╔══

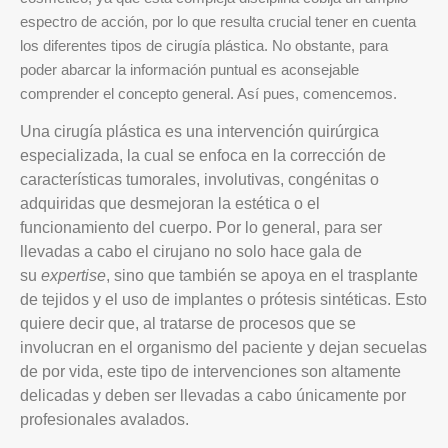
espectro de acción, por lo que resulta crucial tener en cuenta
los diferentes tipos de cirugía plástica. No obstante, para
poder abarcar la información puntual es aconsejable
comprender el concepto general. Así pues, comencemos.
Una cirugía plástica es una intervención quirúrgica
especializada, la cual se enfoca en la corrección de
características tumorales, involutivas, congénitas o
adquiridas que desmejoran la estética o el
funcionamiento del cuerpo. Por lo general, para ser
llevadas a cabo el cirujano no solo hace gala de
su
expertise
, sino que también se apoya en el trasplante
de tejidos y el uso de implantes o prótesis sintéticas. Esto
quiere decir que, al tratarse de procesos que se
involucran en el organismo del paciente y dejan secuelas
de por vida, este tipo de intervenciones son altamente
delicadas y deben ser llevadas a cabo únicamente por
profesionales avalados.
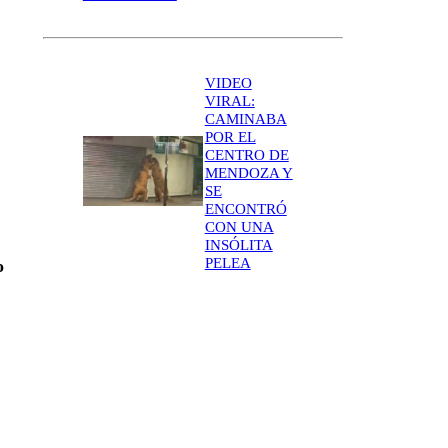
VIDEO
VIRAL:
CAMINABA
POR EL
CENTRO DE
MENDOZA Y
SE
ENCONTRÓ
CON UNA
INSÓLITA
PELEA
o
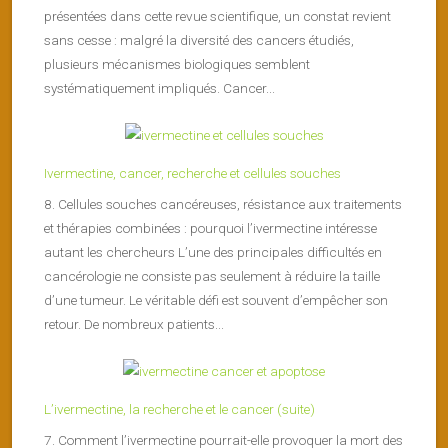
présentées dans cette revue scientifique, un constat revient
sans cesse : malgré la diversité des cancers étudiés,
plusieurs mécanismes biologiques semblent
systématiquement impliqués. Cancer...
Ivermectine, cancer, recherche et cellules souches
8. Cellules souches cancéreuses, résistance aux traitements
et thérapies combinées : pourquoi l’ivermectine intéresse
autant les chercheurs L’une des principales difficultés en
cancérologie ne consiste pas seulement à réduire la taille
d’une tumeur. Le véritable défi est souvent d’empêcher son
retour. De nombreux patients...
L’ivermectine, la recherche et le cancer (suite)
7. Comment l’ivermectine pourrait-elle provoquer la mort des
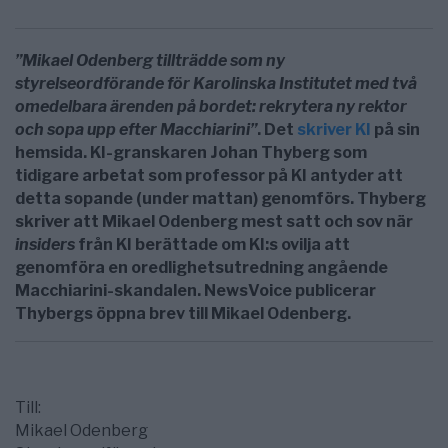
”Mikael Odenberg tillträdde som ny
styrelseordförande för Karolinska Institutet med två
omedelbara ärenden på bordet: rekrytera ny rektor
och sopa upp efter Macchiarini”
. Det
skriver KI
på sin
hemsida. KI-granskaren Johan Thyberg som
tidigare arbetat som professor på KI antyder att
detta sopande (under mattan) genomförs. Thyberg
skriver att Mikael Odenberg mest satt och sov när
insiders
från KI berättade om KI:s ovilja att
genomföra en oredlighetsutredning angående
Macchiarini-skandalen. NewsVoice publicerar
Thybergs öppna brev till Mikael Odenberg.
Till:
Mikael Odenberg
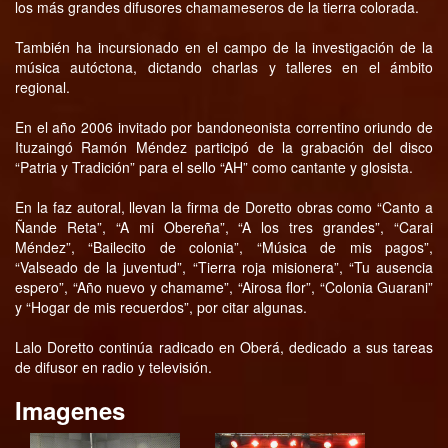
los más grandes difusores chamameseros de la tierra colorada.
También ha incursionado en el campo de la investigación de la
música autóctona, dictando charlas y talleres en el ámbito
regional.
En el año 2006 invitado por bandoneonista correntino oriundo de
Ituzaingó Ramón Méndez participó de la grabación del disco
“Patria y Tradición” para el sello “AH” como cantante y glosista.
En la faz autoral, llevan la firma de Doretto obras como “Canto a
Ñande Reta”, “A mi Obereña”, “A los tres grandes”, “Carai
Méndez”, “Bailecito de colonia”, “Música de mis pagos”,
“Valseado de la juventud”, “Tierra roja misionera”, “Tu ausencia
espero”, “Año nuevo y chamame”, “Airosa flor”, “Colonia Guarani”
y “Hogar de mis recuerdos”, por citar algunas.
Lalo Doretto continúa radicado en Oberá, dedicado a sus tareas
de difusor en radio y televisión.
Imagenes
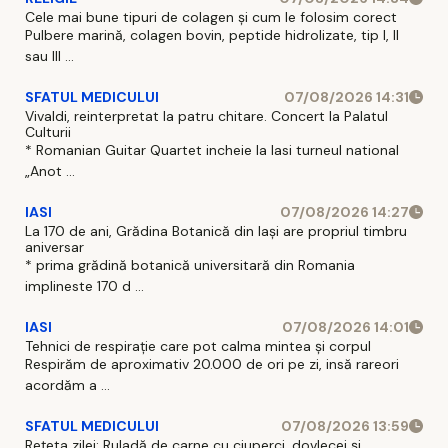
Cele mai bune tipuri de colagen și cum le folosim corect
Pulbere marină, colagen bovin, peptide hidrolizate, tip I, II
sau III ...
SFATUL MEDICULUI
07/08/2026 14:31
Vivaldi, reinterpretat la patru chitare. Concert la Palatul
Culturii
* Romanian Guitar Quartet incheie la Iasi turneul national
„Anot ...
IASI
07/08/2026 14:27
La 170 de ani, Grădina Botanică din Iași are propriul timbru
aniversar
* prima grădină botanică universitară din Romania
implineste 170 d ...
IASI
07/08/2026 14:01
Tehnici de respirație care pot calma mintea și corpul
Respirăm de aproximativ 20.000 de ori pe zi, insă rareori
acordăm a ...
SFATUL MEDICULUI
07/08/2026 13:59
Rețeta zilei: Ruladă de carne cu ciuperci, dovlecei și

╚══

> What to work on:
Starting at the line containing "styrelseordförande för Karolinska", output every remaining line of the records above exactly, the last one included. Nothing else belongs in the output, and no pictures either.

> Answer box:
styrelseordförande för Karolinska Institutet med två
omedelbara ärenden på bordet: rekrytera ny rektor
och sopa upp efter Macchiarini”
. Det
skriver KI
på sin
hemsida. KI-granskaren Johan Thyberg som
tidigare arbetat som professor på KI antyder att
detta sopande (under mattan) genomförs. Thyberg
skriver att Mikael Odenberg mest satt och sov när
insiders
från KI berättade om KI:s ovilja att
genomföra en oredlighetsutredning angående
Macchiarini-skandalen. NewsVoice publicerar
Thybergs öppna brev till Mikael Odenberg.
Till:
Mikael Odenberg
los más grandes difusores chamameseros de la tierra colorada.
También ha incursionado en el campo de la investigación de la
música autóctona, dictando charlas y talleres en el ámbito
regional.
En el año 2006 invitado por bandoneonista correntino oriundo de
Ituzaingó Ramón Méndez participó de la grabación del disco
“Patria y Tradición” para el sello “AH” como cantante y glosista.
En la faz autoral, llevan la firma de Doretto obras como “Canto a
Ñande Reta”, “A mi Obereña”, “A los tres grandes”, “Carai
Méndez”, “Bailecito de colonia”, “Música de mis pagos”,
“Valseado de la juventud”, “Tierra roja misionera”, “Tu ausencia
espero”, “Año nuevo y chamame”, “Airosa flor”, “Colonia Guarani”
y “Hogar de mis recuerdos”, por citar algunas.
Lalo Doretto continúa radicado en Oberá, dedicado a sus tareas
de difusor en radio y televisión.
Imagenes
Cele mai bune tipuri de colagen și cum le folosim corect
Pulbere marină, colagen bovin, peptide hidrolizate, tip I, II
sau III ...
SFATUL MEDICULUI
07/08/2026 14:31
Vivaldi, reinterpretat la patru chitare. Concert la Palatul
Culturii
* Romanian Guitar Quartet incheie la Iasi turneul national
„Anot ...
IASI
07/08/2026 14:27
La 170 de ani, Grădina Botanică din Iași are propriul timbru
aniversar
* prima grădină botanică universitară din Romania
implineste 170 d ...
IASI
07/08/2026 14:01
Tehnici de respirație care pot calma mintea și corpul
Respirăm de aproximativ 20.000 de ori pe zi, insă rareori
acordăm a ...
SFATUL MEDICULUI
07/08/2026 13:59
Rețeta zilei: Ruladă de carne cu ciuperci, dovlecei și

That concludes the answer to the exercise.